Le Dj compose en direct. N’est-il pas en conflit avec le travail du musicien ?
Non, du tout, parce que dans le domaine du Dj, il y a ceux qu’on appelle les turntablist, des gens qui font des remix en live, des passe-passe, des techniques un peu crack. Ce sont des aspects plus techniques dans le Dj et c’est différent de ce Dj qui vient juste faire danser les gens. Par exemple, j’ai démarré en tant que turntablist. Après, je me suis concentré sur le clubbing et là, je suis un Dj 100% festival.

Avez-vous fait une école de Dj ?
Je n’ai pas fait d’école de Dj, mais j’ai appris avec une des légendes du Sénégal qui s’appelle Dj Gee Bayss, que je remercie au passage. Et il était le Dj de légende du groupe Pee Froiss. Je faisais mes études et en même temps, j’apprenais le Djing. La majorité des Dj qui sont ici au Sénégal, sont passés par lui et j’ai été un de ses premiers élèves.

Et là, ces dernières années, vous êtes plus à Dubaï qu’au Sénégal. Pourquoi cet exil ?
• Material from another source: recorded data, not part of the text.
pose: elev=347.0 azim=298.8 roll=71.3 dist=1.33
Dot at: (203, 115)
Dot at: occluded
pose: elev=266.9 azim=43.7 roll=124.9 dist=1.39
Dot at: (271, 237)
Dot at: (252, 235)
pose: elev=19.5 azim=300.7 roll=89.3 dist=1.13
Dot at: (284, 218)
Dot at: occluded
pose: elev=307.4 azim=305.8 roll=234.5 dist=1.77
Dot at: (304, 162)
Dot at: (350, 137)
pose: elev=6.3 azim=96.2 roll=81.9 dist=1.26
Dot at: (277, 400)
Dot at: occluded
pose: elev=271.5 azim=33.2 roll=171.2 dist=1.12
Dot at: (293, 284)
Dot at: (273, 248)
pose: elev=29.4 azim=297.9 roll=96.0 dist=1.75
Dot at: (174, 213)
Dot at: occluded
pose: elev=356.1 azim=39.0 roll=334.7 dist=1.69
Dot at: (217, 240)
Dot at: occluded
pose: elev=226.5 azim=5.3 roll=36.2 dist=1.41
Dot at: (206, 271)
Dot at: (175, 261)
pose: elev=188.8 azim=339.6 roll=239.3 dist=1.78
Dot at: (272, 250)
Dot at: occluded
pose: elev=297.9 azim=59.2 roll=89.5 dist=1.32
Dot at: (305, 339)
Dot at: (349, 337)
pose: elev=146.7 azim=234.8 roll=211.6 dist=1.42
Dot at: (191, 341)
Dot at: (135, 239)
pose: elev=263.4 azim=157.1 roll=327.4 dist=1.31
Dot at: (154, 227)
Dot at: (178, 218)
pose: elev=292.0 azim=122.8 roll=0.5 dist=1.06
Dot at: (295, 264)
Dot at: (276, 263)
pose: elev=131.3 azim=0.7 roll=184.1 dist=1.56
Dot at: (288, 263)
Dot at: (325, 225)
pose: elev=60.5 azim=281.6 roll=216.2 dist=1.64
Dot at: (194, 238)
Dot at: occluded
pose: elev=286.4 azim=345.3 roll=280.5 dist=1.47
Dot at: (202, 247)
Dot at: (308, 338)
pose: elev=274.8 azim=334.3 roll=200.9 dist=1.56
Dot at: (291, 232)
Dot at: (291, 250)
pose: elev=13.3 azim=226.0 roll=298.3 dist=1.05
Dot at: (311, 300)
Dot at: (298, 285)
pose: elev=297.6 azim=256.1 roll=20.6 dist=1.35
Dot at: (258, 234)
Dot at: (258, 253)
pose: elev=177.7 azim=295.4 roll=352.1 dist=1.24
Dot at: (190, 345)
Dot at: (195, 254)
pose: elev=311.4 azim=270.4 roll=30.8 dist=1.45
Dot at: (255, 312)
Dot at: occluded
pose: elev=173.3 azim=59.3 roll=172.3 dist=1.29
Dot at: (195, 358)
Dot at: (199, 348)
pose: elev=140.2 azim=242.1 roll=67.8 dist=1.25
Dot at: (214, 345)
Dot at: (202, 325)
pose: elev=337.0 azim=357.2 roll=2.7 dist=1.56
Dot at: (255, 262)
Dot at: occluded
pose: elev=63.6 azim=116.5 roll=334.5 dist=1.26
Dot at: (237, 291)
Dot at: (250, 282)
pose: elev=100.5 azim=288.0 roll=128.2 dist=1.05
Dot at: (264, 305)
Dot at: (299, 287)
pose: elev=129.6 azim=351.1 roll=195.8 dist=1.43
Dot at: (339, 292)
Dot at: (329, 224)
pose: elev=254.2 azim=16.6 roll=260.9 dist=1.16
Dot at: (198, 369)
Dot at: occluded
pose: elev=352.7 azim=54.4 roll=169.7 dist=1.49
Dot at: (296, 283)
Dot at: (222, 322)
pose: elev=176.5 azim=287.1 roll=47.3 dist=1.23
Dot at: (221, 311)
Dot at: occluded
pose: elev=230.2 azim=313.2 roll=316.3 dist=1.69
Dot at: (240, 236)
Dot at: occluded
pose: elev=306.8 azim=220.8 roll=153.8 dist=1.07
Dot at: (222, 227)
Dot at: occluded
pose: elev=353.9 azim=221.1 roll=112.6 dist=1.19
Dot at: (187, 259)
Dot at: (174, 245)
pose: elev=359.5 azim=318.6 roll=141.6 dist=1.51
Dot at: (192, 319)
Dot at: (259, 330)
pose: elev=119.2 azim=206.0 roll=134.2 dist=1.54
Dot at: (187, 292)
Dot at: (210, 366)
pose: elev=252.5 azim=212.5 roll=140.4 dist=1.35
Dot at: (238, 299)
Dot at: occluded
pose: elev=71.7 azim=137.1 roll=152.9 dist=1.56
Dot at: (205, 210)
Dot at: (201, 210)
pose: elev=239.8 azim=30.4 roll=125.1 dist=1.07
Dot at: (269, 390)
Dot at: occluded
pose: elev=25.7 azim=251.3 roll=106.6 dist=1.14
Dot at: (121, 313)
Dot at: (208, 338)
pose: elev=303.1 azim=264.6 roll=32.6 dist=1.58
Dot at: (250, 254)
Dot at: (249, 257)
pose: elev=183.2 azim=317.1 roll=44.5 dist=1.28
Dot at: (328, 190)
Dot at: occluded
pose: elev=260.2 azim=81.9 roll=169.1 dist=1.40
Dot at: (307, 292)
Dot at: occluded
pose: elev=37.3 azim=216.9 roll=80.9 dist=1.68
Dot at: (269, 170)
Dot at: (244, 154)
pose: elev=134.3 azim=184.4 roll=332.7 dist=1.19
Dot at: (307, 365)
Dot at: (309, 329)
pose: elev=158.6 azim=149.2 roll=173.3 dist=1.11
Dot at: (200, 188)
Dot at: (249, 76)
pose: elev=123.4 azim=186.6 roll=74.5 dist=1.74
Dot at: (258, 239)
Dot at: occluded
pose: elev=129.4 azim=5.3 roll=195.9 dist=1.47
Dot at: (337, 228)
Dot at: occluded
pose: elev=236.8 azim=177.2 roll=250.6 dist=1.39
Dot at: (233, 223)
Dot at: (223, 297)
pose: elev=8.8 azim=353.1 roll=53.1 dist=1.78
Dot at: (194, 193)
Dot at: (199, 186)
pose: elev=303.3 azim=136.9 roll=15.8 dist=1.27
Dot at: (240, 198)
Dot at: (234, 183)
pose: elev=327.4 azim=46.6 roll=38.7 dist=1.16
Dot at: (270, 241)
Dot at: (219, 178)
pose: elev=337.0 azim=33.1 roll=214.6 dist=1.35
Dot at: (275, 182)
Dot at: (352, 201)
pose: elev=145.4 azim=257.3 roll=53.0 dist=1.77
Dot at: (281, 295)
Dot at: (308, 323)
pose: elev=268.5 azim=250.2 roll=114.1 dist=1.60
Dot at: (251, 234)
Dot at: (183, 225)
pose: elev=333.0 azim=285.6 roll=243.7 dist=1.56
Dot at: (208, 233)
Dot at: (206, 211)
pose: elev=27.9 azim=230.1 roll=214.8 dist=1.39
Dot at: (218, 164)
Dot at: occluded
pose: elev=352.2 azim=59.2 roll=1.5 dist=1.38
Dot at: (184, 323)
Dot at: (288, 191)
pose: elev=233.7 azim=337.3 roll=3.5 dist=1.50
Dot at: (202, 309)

En fait, ce n’est pas un exil. Je voyage beaucoup et c’est vrai que je suis plus entre Dubaï et Los Angeles, mais n’empêche, je suis toujours basé à Dakar et je représente le Sénégal. J’ai préféré être entre Dubaï et Los Angeles parce que ce sont des villes où l’industrie musicale a de la force. Et pour mieux évoluer, il faut être dans une industrie où ça marche. Cette identité que j’ai, c’est l’identité de ce Dj qui est venu du Sénégal. Et ça me fait plaisir d’entendre les gens m’appeler le Dj sénégalais. Ce que je veux dire aux artistes du Sénégal, c’est que l’union fait la force. La concurrence, elle n’est pas locale mais internationale. Il faut se réunir, se battre et porter le drapeau du Sénégal au niveau international, à travers ce que l’ont fait, qui est la musique, et surtout la culture urbaine sénégalaise.